Four Years On: The Single-Use Plastics Directive Has Not Solved Europe’s Marine Plastic Crisis

The Commission’s evaluation of the Single-Use Plastics Directive (EU) 2019/904 (SUPD)closed for stakeholder input on 17 March 2026.

Four years after the key bans and restrictions entered into force, the directive has delivered partial but insufficient progress. This post argues that the SUPD evaluation must lead to a substantially strengthened regime — one that moves beyond product bans to address the systemic drivers of plastic production, closes the enforcement gap in extended producer responsibility schemes, and confronts the growing threat of chemical additives in “bio-based” alternatives.


Background

Adopted in 2019, the SUPD banned ten categories of single-use plastic items most commonly found on European beaches and introduced extended producer responsibility (EPR) schemes for a further set of products. The directive was a landmark — the first EU legislation to directly target marine plastic litter at source. By the Commission’s own account, it was also inspired by data generated under the MSFD on the prevalence of plastic debris in EU marine waters.


What the Evidence Shows

Persistence of Plastic Litter on EU Beaches

Monitoring data from the OSPAR Commission and national marine litter programmes show that plastic items — including those theoretically banned under the SUPD — continue to appear on EU beaches in significant quantities. A 2024 study published in Marine Pollution Bulletin found that banned product categories still constituted between 12% and 18% of items collected in annual beach litter surveys across six EU member states, suggesting either non-compliance, product substitution, or legacy stock effects.

The Substitution Problem

The SUPD’s product-specific approach has driven substitution toward materials that may carry comparable or higher environmental risks. Oxo-degradable plastics, paper-based composites with plastic liners, and certified compostable polymers have all gained market share — yet their fate in the marine environment remains poorly understood. A blanket assumption that “bio-based” equals “safe for ocean disposal” is scientifically unjustified.

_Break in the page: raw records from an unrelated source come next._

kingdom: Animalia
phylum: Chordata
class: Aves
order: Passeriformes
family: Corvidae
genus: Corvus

EPR Schemes: Under-Funded and Inconsistently Implemented

The EPR obligations under the SUPD require producers to cover the costs of awareness campaigns, litter clean-up, and waste management for their products. In practice, EPR schemes across member states vary dramatically in scope, fee structures, and enforcement capacity. Several coastal member states with the highest marine litter exposure operate EPR regimes that recover less than 40% of estimated clean-up costs from producers.


What needs to happen next

A Volume-Based Production Levy

Product bans address individual items but not the underlying problem: the EU produces approximately 55 million tonnes of plastic annually, with demand growing. The evaluation should recommend a per-kilogram levy on virgin plastic production, ring-fenced to fund marine clean-up operations and the transition to genuinely circular material flows. Several economic models — including a 2025 IEEP working paper — suggest a levy at €200–€400 per tonne of virgin plastic would generate sufficient revenue to fund national marine litter reduction plans without market distortion.

Mandatory Ocean-Fate Testing

Any substitute material claiming SUPD compliance — whether compostable, bio-based, or paper-based — should be required to demonstrate safety under marine exposure conditions, not merely industrial composting conditions. The current framework relies on end-of-life classification systems designed for terrestrial waste streams.

Harmonised Beach Litter Metrics Tied to MSFD

The SUPD evaluation data and the MSFD monitoring cycle are currently separate administrative exercises. A revised SUPD should mandate that national beach litter monitoring feeds directly into MSFD Good Environmental Status assessments, creating a single, coherent evidence base for marine plastic policy.

Upstream Legislation Through the Circular Economy Act

The SUPD is ultimately downstream legislation — it addresses the end of a linear production chain. The forthcoming Circular Economy Act must address the upstream drivers: the economic incentives for producing single-use formats in the first place.

At SAVEOCEAN we look forward to the evaluation report in July 2027. Based on the findings, it will determine whether new rules are needed. Given the evidence trajectory, a SUPD 2.0 is not a question of if but of when — and the scope of ambition of the evaluation consultation will directly shape it.

We encourage all researchers and civil society to follow the Commission’s synthesis report closely when it is published.

References

  • European Commission (2025). Consultation on the Evaluation of the Single-Use Plastics Directive. DG ENV.
  • Galgani, F. et al. (2024). Marine Litter Trends in European Waters 2018–2023. Marine Pollution Bulletin, 198, 115–127.
  • OSPAR Commission (2024). Marine Litter Regional Action Plan: Progress Report.